■ TO DO ■
Look for the word "approximately" in the material below, then report each line where it occurs.

++++ THE DATA

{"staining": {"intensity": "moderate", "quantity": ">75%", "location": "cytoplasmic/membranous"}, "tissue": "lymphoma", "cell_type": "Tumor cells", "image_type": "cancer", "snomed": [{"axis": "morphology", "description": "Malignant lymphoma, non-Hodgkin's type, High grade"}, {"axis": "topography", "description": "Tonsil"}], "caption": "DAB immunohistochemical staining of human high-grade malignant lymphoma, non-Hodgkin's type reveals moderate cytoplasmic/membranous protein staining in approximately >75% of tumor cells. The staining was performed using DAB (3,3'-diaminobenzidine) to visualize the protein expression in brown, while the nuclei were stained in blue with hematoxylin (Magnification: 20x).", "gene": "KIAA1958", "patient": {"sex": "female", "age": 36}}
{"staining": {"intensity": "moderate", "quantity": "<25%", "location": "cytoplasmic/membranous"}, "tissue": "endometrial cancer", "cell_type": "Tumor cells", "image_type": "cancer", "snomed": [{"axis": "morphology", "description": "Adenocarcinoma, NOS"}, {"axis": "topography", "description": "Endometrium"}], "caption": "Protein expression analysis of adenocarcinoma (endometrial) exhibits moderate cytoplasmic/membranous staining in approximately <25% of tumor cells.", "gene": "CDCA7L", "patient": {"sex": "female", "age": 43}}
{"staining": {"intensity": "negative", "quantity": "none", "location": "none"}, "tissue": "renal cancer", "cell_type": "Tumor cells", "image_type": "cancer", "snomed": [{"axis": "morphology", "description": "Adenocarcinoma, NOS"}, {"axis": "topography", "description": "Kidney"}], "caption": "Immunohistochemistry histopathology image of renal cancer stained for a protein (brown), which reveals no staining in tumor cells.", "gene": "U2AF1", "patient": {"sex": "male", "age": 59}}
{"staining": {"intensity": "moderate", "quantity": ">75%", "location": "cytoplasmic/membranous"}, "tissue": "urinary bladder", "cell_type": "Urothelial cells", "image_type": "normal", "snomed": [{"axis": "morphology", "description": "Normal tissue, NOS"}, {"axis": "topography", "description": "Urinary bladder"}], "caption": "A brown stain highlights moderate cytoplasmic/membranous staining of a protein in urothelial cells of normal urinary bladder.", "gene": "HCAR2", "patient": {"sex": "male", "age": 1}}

++++++++

■ EXPECTED OUTPUT ■
{"staining": {"intensity": "moderate", "quantity": ">75%", "location": "cytoplasmic/membranous"}, "tissue": "lymphoma", "cell_type": "Tumor cells", "image_type": "cancer", "snomed": [{"axis": "morphology", "description": "Malignant lymphoma, non-Hodgkin's type, High grade"}, {"axis": "topography", "description": "Tonsil"}], "caption": "DAB immunohistochemical staining of human high-grade malignant lymphoma, non-Hodgkin's type reveals moderate cytoplasmic/membranous protein staining in approximately >75% of tumor cells. The staining was performed using DAB (3,3'-diaminobenzidine) to visualize the protein expression in brown, while the nuclei were stained in blue with hematoxylin (Magnification: 20x).", "gene": "KIAA1958", "patient": {"sex": "female", "age": 36}}
{"staining": {"intensity": "moderate", "quantity": "<25%", "location": "cytoplasmic/membranous"}, "tissue": "endometrial cancer", "cell_type": "Tumor cells", "image_type": "cancer", "snomed": [{"axis": "morphology", "description": "Adenocarcinoma, NOS"}, {"axis": "topography", "description": "Endometrium"}], "caption": "Protein expression analysis of adenocarcinoma (endometrial) exhibits moderate cytoplasmic/membranous staining in approximately <25% of tumor cells.", "gene": "CDCA7L", "patient": {"sex": "female", "age": 43}}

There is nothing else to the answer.